Later, Frank has to save Curtis’s character after the cops raid his place and, trying to escape, he falls and is impaled on an iron railing. The scene is tense, as Frank and the cops have to save the man by cutting through the rail and holding on so he doesn’t fall to his death, but the scene also has a sly sense of humor as Curtis sees the absurdity of his situation (on the blowtorch cutting through: “Damn, that’s hot!”).

Scorsese has a lot of great stuff going on in the margins as well: a great soundtrack filled with blues and punk numbers; a pair of sardonic dispatchers (played by Queen Latifah and Scorsese himself); Mary Beth Hurt as a nurse who sees the hospital regulars as irritations; a charismatic Cliff Curtis as Arquette’s former drug dealer.

It’s a great world to get lost in, but if it sounds like a bunch of episodes without a solid through line, ding ding ding.

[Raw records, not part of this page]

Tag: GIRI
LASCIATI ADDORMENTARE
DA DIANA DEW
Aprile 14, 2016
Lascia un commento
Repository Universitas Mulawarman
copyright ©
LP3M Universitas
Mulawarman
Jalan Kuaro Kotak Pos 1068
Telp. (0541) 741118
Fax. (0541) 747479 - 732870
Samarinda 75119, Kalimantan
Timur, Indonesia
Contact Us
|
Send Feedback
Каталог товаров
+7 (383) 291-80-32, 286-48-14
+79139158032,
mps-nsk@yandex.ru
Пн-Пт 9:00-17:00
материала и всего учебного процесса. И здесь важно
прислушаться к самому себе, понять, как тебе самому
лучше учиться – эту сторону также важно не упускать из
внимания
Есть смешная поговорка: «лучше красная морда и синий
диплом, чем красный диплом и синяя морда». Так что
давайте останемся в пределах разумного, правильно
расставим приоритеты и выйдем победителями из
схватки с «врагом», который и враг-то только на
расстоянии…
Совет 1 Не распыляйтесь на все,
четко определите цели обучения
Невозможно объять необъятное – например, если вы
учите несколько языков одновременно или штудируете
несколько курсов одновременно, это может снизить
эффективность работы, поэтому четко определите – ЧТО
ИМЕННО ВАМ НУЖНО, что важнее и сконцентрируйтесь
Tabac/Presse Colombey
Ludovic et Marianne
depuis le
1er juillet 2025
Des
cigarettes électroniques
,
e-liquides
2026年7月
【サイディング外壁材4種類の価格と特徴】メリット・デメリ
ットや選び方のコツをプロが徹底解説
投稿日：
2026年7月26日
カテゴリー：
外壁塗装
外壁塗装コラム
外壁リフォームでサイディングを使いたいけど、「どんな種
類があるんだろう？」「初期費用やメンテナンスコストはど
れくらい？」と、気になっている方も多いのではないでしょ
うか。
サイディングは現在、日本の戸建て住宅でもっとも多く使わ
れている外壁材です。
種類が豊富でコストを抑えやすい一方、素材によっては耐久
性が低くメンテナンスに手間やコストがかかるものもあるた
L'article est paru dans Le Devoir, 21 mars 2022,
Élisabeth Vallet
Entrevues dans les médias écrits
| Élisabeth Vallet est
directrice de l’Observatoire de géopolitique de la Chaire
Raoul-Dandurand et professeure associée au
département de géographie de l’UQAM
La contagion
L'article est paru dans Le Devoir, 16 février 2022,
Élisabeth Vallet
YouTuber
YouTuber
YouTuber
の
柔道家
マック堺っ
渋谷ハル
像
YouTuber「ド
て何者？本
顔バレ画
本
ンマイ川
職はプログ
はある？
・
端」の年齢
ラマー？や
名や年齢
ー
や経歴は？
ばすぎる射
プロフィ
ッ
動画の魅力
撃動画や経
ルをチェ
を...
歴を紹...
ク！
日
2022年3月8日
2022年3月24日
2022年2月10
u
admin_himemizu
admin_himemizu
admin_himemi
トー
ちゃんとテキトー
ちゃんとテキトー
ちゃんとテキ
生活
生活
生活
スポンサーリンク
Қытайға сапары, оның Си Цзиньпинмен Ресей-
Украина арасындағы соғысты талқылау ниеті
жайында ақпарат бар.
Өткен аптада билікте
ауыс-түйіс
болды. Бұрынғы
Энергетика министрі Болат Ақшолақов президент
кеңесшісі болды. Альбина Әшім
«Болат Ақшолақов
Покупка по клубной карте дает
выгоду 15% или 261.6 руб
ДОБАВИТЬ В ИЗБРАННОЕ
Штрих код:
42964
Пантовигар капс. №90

Scorsese is possibly the finest narrative filmmaker who ever lived, but at this point in time he said he was a bit tired of narrative films. Kundun saw him branching out with a film not focused on narrative, with mixed results. Bringing Out the Dead comes a bit closer to Scorsese’s usual wheelhouse,  but he seems more invested in the dark comedy and horror than he is in the actual drama of Frank’s situation. The narration in Schrader’s script feels a bit too studied compared to Taxi Driver, as if it’s aping the earlier film.

Cage, for his part, is fine, if a bit too subdued at the dramatic moments, but the film is vibrant when dealing with his restlessness and less so when showing why he’s so tortured by his situation. It’s not as if it isn’t an interesting story – the idea that a man takes the people he couldn’t save to heart and lets it tear him apart, and that he’s trapped in his situation – but it comes off as a bit rote. The tonal shifts between absurdist comedy and anguish are jarring, made more so by how episodic the film is.

It’s not helped by a dull performance by Arquette in a relationship that never really convinces. For every great scene of Frank and the paramedics (my next band name) running around and dealing with the insanity of the city, there’s the punctuation of Cage having a very serious conversation with a fellow lost soul. It’s problematic because Arquette’s character is never treated as a person so much as she’s a figure, a chance for redemption. With that dead weight relationship as the central thread to the film, it can’t help but feel a bit uneven. Still, it’s often fascinating, and it’s not as if the world couldn’t use another good Scorsese movie.